__Exercise details__.
Locate every line in the items below that contains the word "Robbery", and copy each such line.

__Data section__.
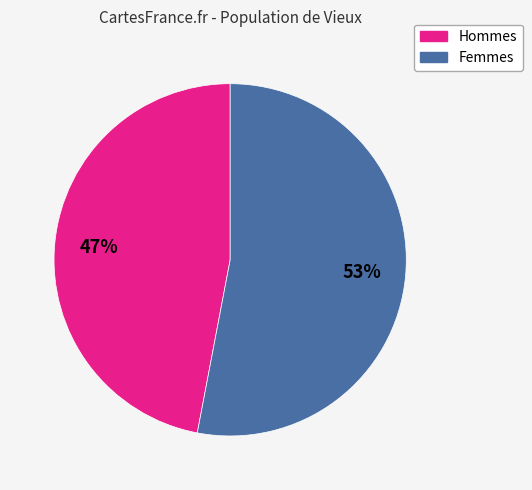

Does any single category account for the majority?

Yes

--

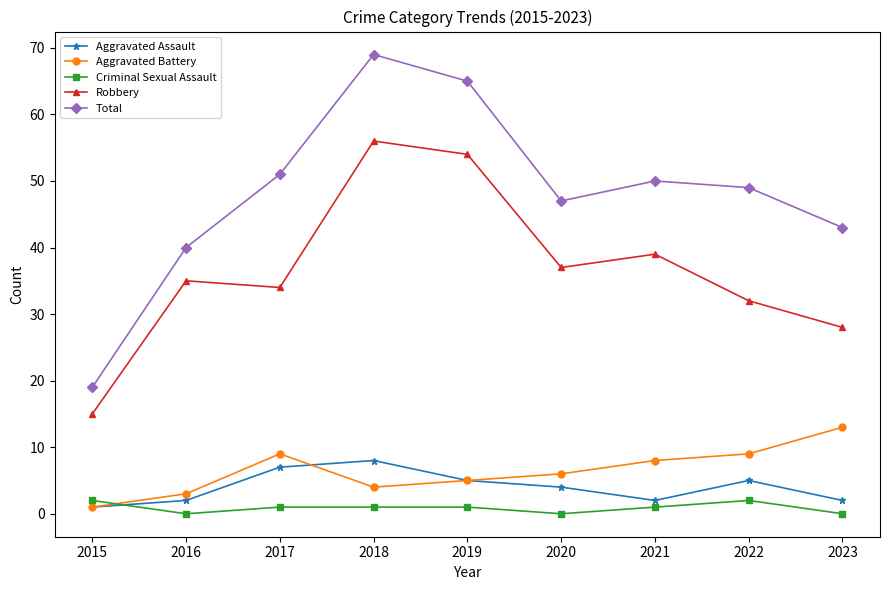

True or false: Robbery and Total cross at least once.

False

==

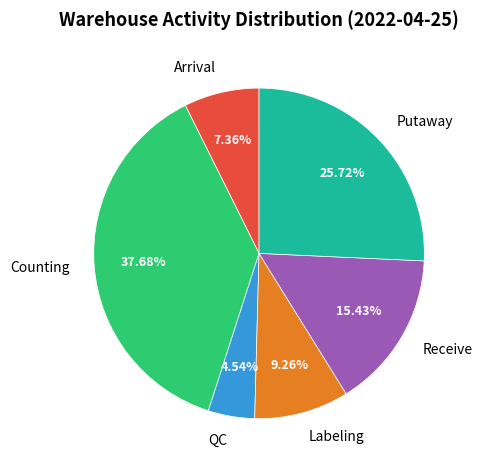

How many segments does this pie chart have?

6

__Expected answer__.
True or false: Robbery and Total cross at least once.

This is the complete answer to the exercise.